The higher we climbed, the more junk we saw
Editor’s note: M. Phuong details her disappointment at the inescapable amount of liter covering Ba Den Mountain in Tay Ninh Province, where she spent a recent public holiday trekking, in this piece submitted to Tuoi Tre (Youth) newspaper.
During the recent holiday, I went with a group of friends to Ba Den Mountain in Tay Ninh Province.
We chose to take the path through the mountain’s namesake temple to conquer the 986-meter summit, southern Vietnam’s highest.
Our group was extremely excited leading up to the trip – it had been such a long time since any of us had had the opportunity to immerse ourselves in nature.
However, as birds sang along Ba Den’s cliffs, trails, trees, and bamboo, we couldn’t help but be annoyed by the unavoidable piles of garbage we waded through on the path and the hundreds of plastic bottles scattered throughout the grass adjacent to the trail.
I did not believe several of my friends who warned me before the trip of how terrible the road to the peak of Ba Den would be, but when I saw it with my own two eyes, I was in utter shock! It seemed that the higher we climbed, the more liter we came across.
At the top of the mountain lies huge rocks and shady bowers of trees – a place we had heard about and assumed would be great for a catnap. It seemed like a good idea, at first, until the nasty smell of rotten food and garbage left behind by campers forced us to begin our descent earlier than planned.
My guess is that most of the people who climb Ba Den are still in their youth – the same generation eagerly calling for better environmental protection.

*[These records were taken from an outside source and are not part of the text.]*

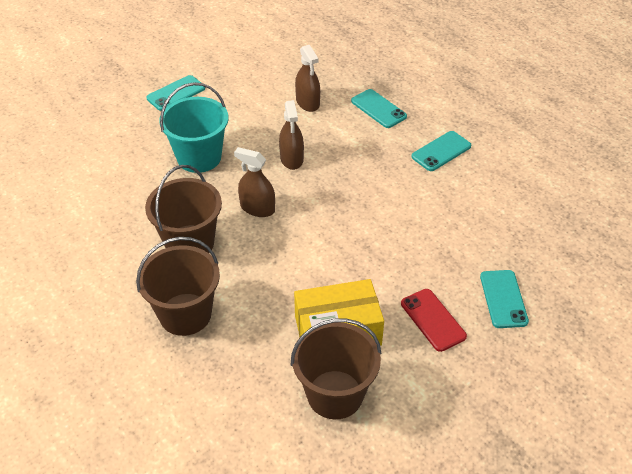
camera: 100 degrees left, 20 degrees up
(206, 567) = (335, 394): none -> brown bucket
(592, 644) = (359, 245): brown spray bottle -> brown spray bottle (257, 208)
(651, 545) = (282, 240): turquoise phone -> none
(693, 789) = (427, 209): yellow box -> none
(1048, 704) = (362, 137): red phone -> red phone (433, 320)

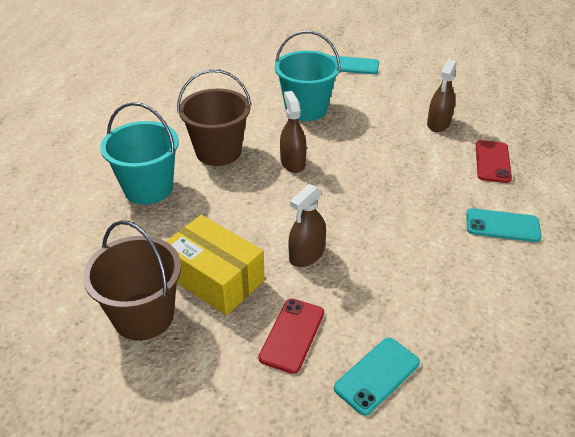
camera: 50 degrees right, 5 degrees down
(185, 314) = (148, 188): brown bucket -> turquoise bucket
(291, 159) = (367, 150): brown spray bottle -> brown spray bottle (306, 254)
(378, 109) = (492, 162): turquoise phone -> red phone

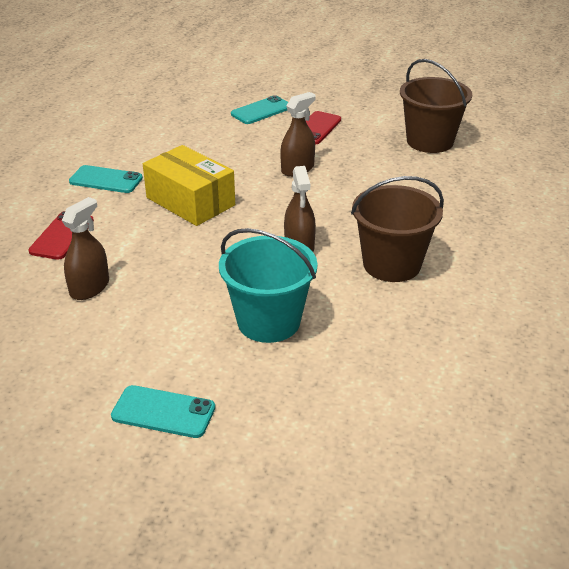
camera: 175 degrees left, 5 degrees down
(148, 188) = (464, 228): turquoise bucket -> none
(215, 278) = (378, 158): yellow box -> yellow box (190, 201)

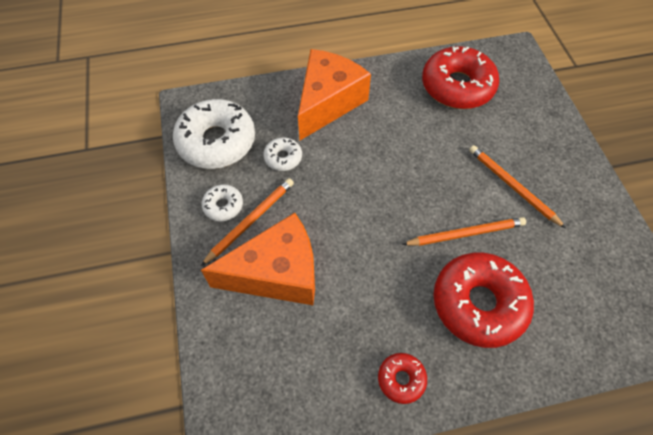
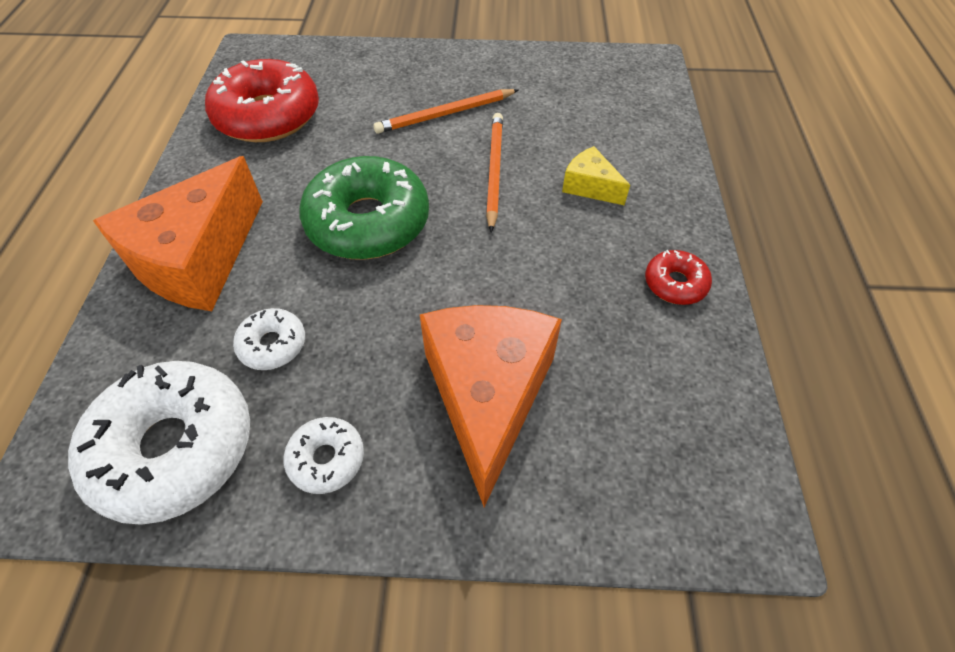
camera: 75 degrees left, 5 degrees down
(250, 221) = (376, 418): orange pencil -> none
(328, 102) = (198, 260): orange cheese -> orange cheese turned 105 degrees counterclockwise
(386, 172) = (368, 222): none -> green donut
(478, 303) = (590, 186): red donut -> yellow cheese

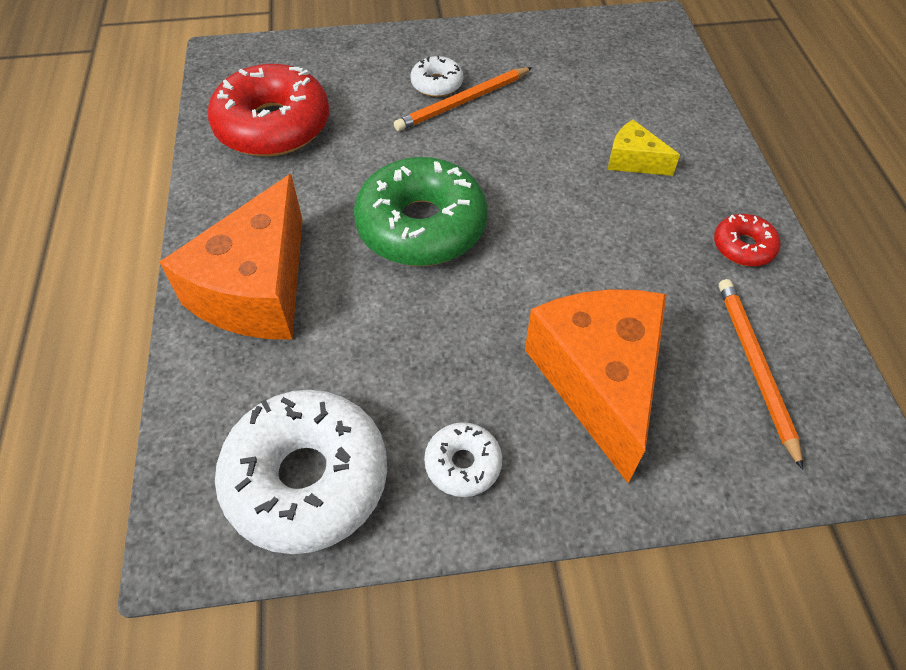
camera: 10 degrees left, 0 degrees up
(273, 345) = (368, 363): white donut -> white donut (437, 84)
(494, 171) = (533, 156): orange pencil -> orange pencil (755, 367)

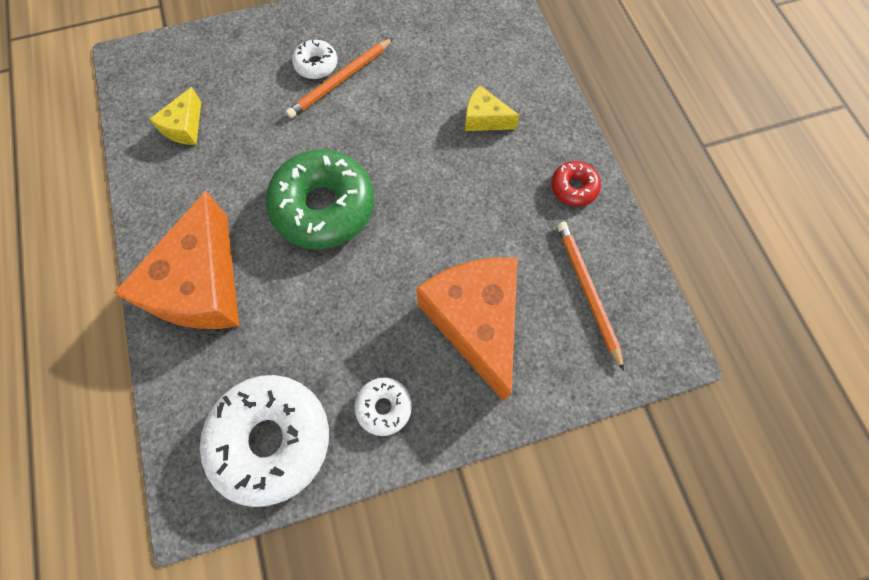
camera: 10 degrees left, 15 degrees up
(273, 126) = (185, 127): red donut -> yellow cheese

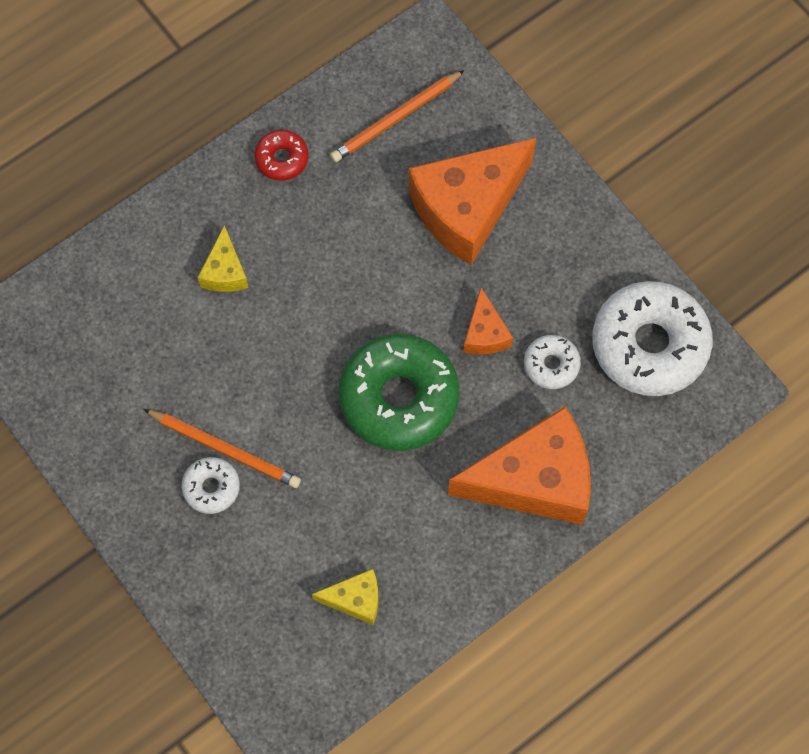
camera: 110 degrees left, 0 degrees up
(349, 293) = (485, 333): none -> orange cheese
(384, 407) = (580, 260): white donut -> white donut (551, 365)

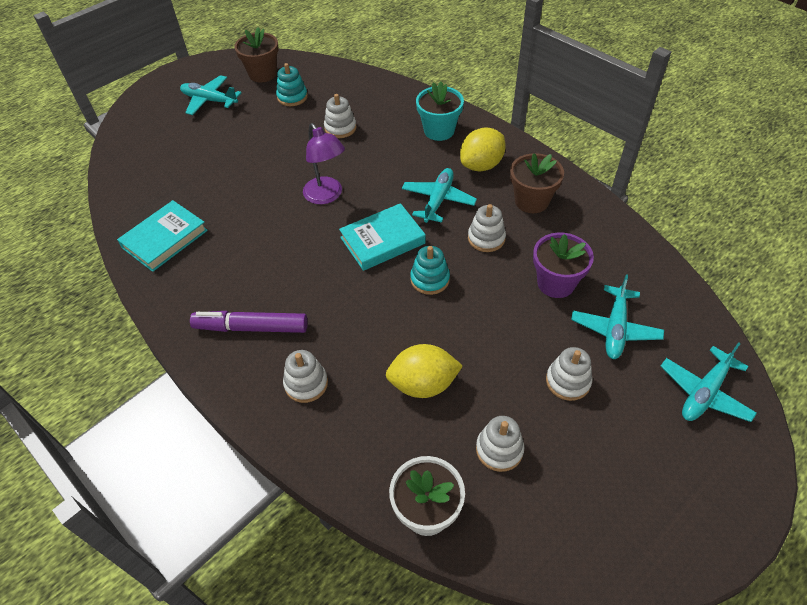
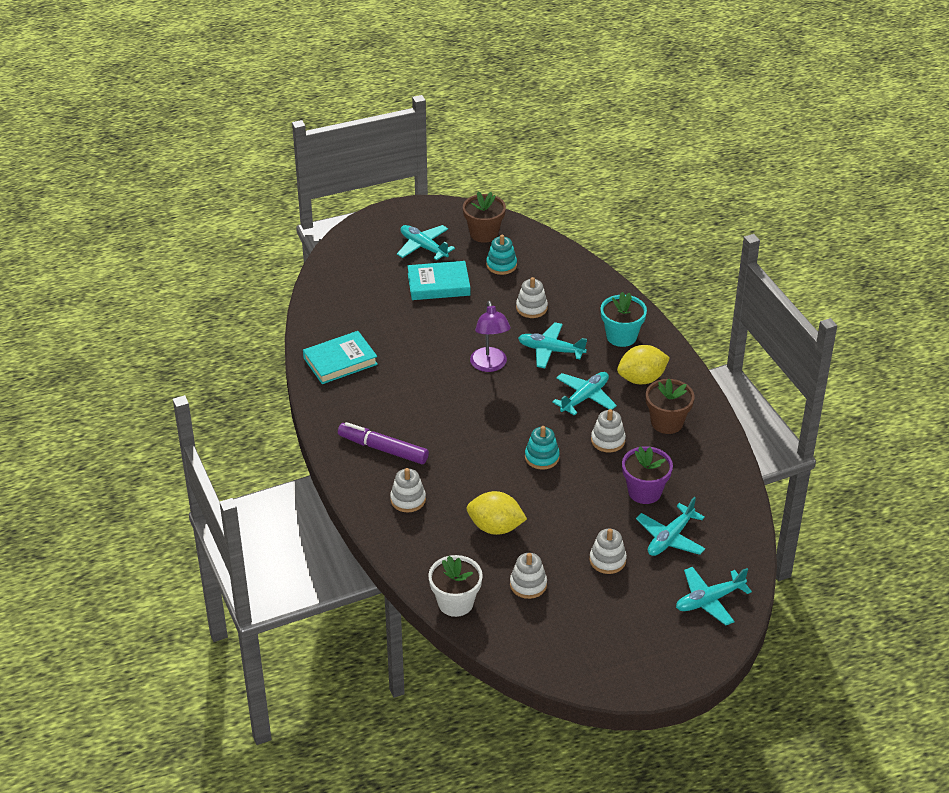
camera: 20 degrees right, 10 degrees down
(379, 163) = (550, 350): none -> turquoise plane
(382, 240) = (519, 416): turquoise book -> turquoise book (438, 284)

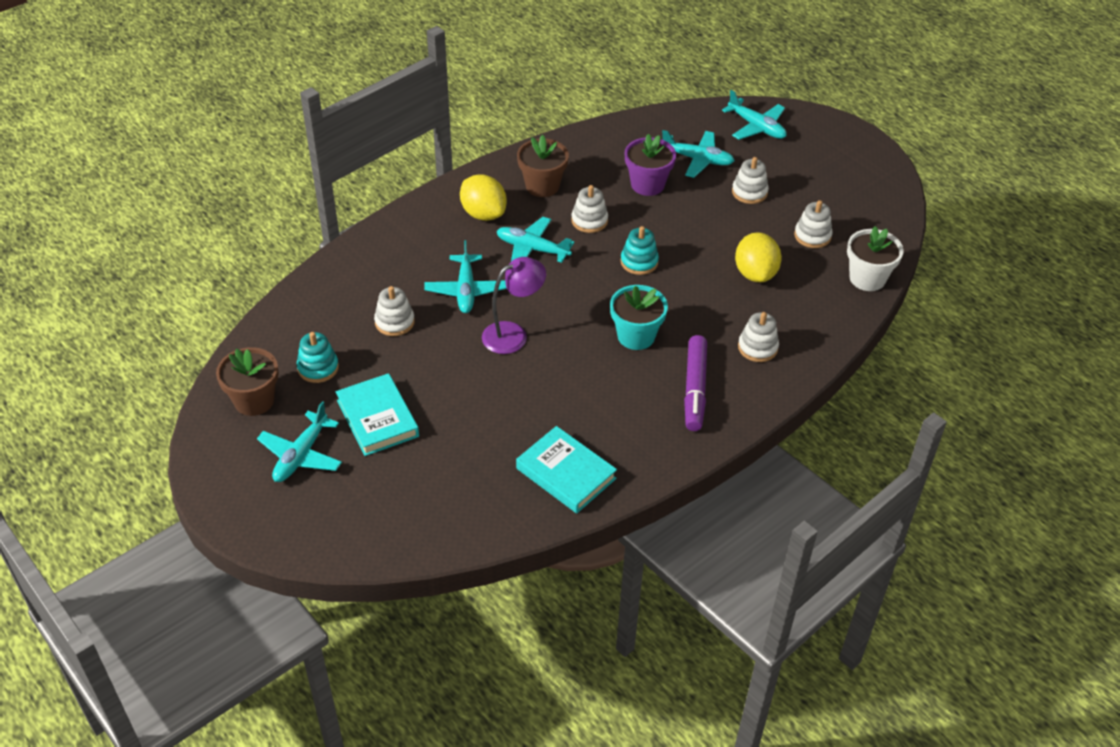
camera: 110 degrees left, 5 degrees up
(621, 336) = (419, 240): turquoise flower pot -> turquoise flower pot (636, 336)

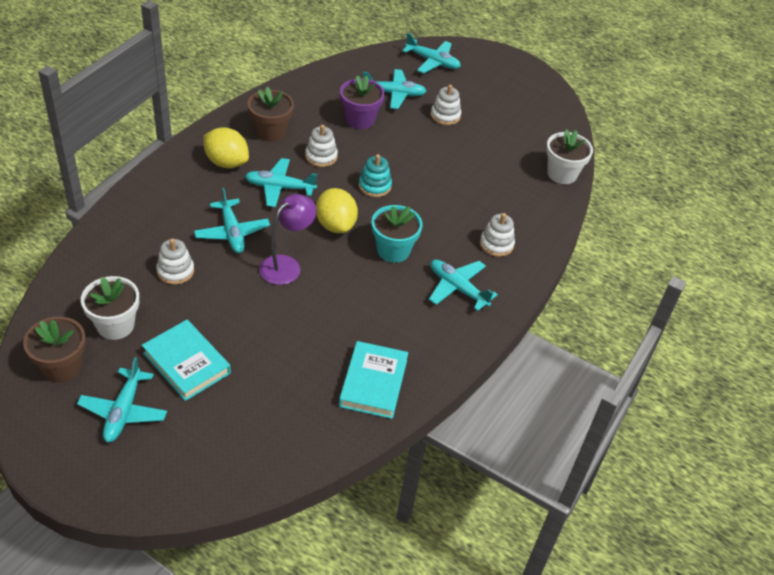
camera: 20 degrees left, 0 degrees up
(318, 368) = (115, 325): turquoise stacking toy -> white flower pot
(566, 473) = (373, 383): turquoise book -> turquoise book turned 75 degrees clockwise
(695, 389) = (457, 288): purple marker -> turquoise plane
(755, 273) = (473, 182): yellow lemon -> yellow lemon (335, 225)
(812, 236) = (507, 145): white stacking toy -> none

Yet somehow garbage still seems to pile up at the outdoor places those young people frequent!
My 31-year-old friend, Joaquim Gratovil Duch, a Spanish nature lover and experienced traveler, shared after the trip that he regretted climbing Ba Den Mountain, bidding goodbye to the mountain with a disapproving headshake.
I once read an article about a group of backpacking tourists who climb Ba Den Mountain every week to pick up rubbish.
Seeing the massive amount of rubbish these groups piggyback down the mountain provokes serious feelings of sympathy.
Unfortunately, the more we clean, the more the rubbish there seems to be. Why can’t we bring things to the mountains and also bring them down?
During our trip, we rarely saw a group of friends walking down with a bag of garbage.
"Do not take anything but photographs, do not leave anything but footprints," and "Backpacks carry garbage back" are among the many boards written on the way to the top of the mountain but no one seems to care.